Spatiotemporal Expert Design

Four distinct expert types are instantiated by varying the order of bidirectional spatial and temporal Mamba operations—ST, TS, SS, TT—each capturing different dependency configurations. This avoids the rigidity of prior positional encoding methods, enabling comprehensive modeling of complex motion dynamics. Bidirectionality—both forward and backward passes—in the Mamba modules ensures capture of global interdependencies in both spatial and temporal domains.

Empirical ablation studies confirm that heterogeneous expert fusion outperforms homogeneous expert selection, with optimal predictive accuracy achieved when all expert types are simultaneously activated.

Figure 3: Left: Prediction accuracy vs expert activation count; Right: Influence of MoE layer stacking depth—single-layer design yields best generalization.

Numerical Results and Efficiency

Extensive evaluation on CMU-Mocap (UMPM), Mix1, Mix2, and CHI3D datasets documents statistically superior performance compared to baseline models including IAFormer, TBIFormer, and JRFormer, as measured by both Joint Position Error (JPE) and Aligned Position Error (APE). Notable is the strong generalization of ST-MoE with increasing numbers of individuals, demonstrating robust scalability in complex, real-world scenes.

● Material supplied
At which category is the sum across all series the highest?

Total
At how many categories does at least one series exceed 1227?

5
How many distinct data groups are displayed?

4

--

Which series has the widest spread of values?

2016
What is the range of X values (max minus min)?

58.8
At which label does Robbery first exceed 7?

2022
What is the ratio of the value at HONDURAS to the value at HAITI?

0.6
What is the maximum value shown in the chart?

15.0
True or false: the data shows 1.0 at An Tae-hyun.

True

---

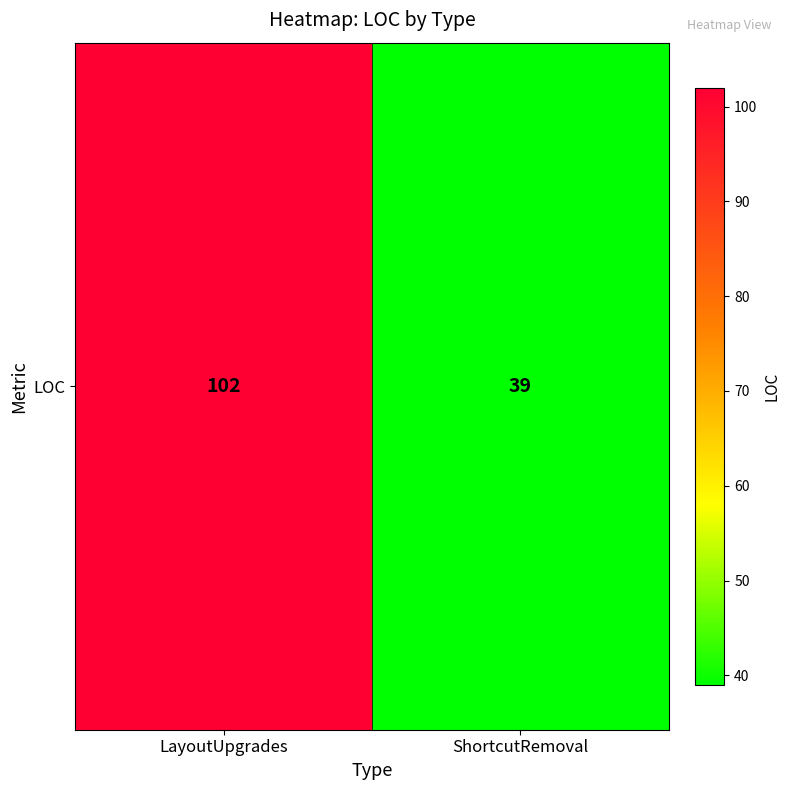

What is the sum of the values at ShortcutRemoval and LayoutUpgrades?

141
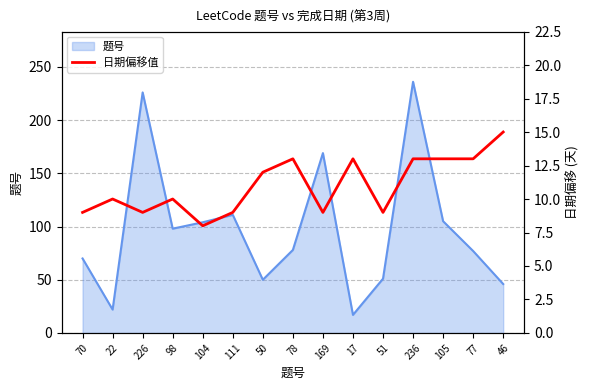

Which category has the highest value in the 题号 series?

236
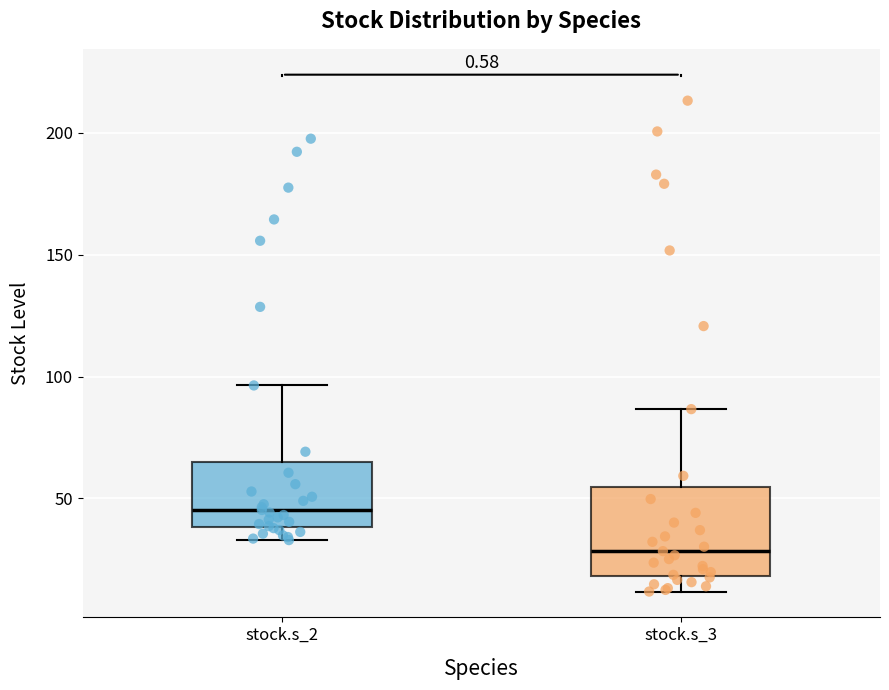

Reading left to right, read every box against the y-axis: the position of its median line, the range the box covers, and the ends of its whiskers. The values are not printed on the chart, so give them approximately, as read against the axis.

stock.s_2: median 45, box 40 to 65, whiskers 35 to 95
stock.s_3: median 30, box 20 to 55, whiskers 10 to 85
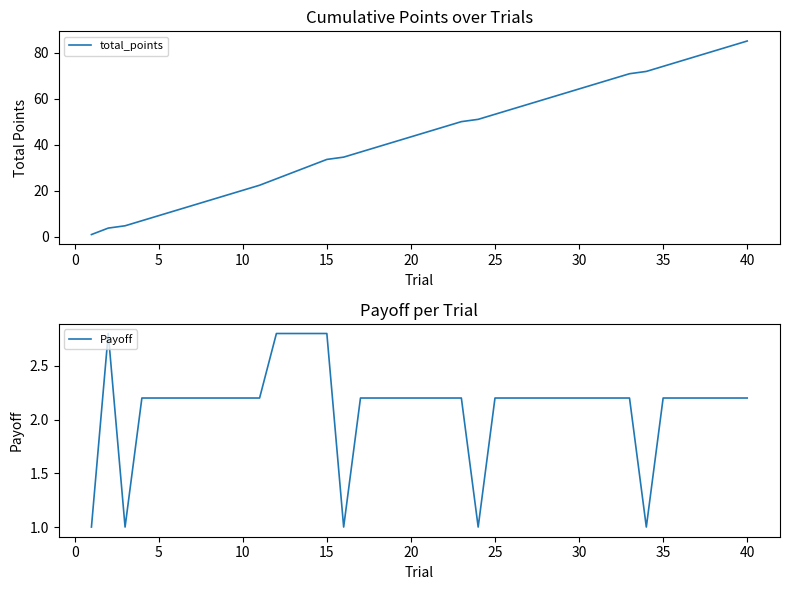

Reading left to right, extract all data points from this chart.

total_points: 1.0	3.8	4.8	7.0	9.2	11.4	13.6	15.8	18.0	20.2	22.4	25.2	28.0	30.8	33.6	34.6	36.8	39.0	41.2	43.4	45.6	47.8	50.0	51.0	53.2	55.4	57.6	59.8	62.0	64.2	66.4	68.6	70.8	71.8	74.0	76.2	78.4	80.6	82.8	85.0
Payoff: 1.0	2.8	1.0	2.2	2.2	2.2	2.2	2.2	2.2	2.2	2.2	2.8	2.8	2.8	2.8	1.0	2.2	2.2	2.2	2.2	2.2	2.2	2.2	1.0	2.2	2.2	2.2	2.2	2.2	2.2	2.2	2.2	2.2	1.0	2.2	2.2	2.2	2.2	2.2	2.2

● Actions to take
#1 In the passage on the spatiotemporal expert design, which two error measures are used to compare performance against the baseline models?
#2 Continue the passage on the spatiotemporal expert design from the point where it stops.

● Answers by item number
#1 Joint Position Error (JPE) and Aligned Position Error (APE).

#2
ST-MoE achieves a 41.38% reduction in parameter count and a 3.6x acceleration in training speed over the state-of-the-art IAFormer, attesting to the computational efficacy of linear-time Mamba blocks. These gains are obtained without sacrificing accuracy—average JPE and APE metrics are consistently lower across all datasets and time horizons, including authentic multi-person sequences from CHI3D.

Qualitative Analysis of Spatiotemporal Representation

Comparative visualizations highlight ST-MoE’s ability to model nontrivial transitions between dynamic and static motion with minimal drift, in contrast to attention-based methods (e.g., IAFormer) which exhibit error accumulation and poor transition modeling.

Figure 4: ST-MoE recovers complex, multi-person movements with high fidelity, closely matching ground truth sequences on CMU-Mocap (UMPM).

Further t-SNE analyses of expert feature spaces reveal distinctly separated clusters, evidencing the specialization and complementary nature of expert representations.

Figure 5: t-SNE visualization of expert-learned features: four distinct experts yield highly separable spatiotemporal embeddings on CHI3D and Mix2.

Adaptive gating weight visualizations demonstrate dynamic expert selection consistent with spatiotemporal complexity: static scenes primarily activate ST/TT experts, while spatially dynamic actions such as running allocate higher weights to SS/TS experts.

Figure 6: Gating weights are adaptively modulated based on spatiotemporal context, effecting specialized motion prediction across scenes.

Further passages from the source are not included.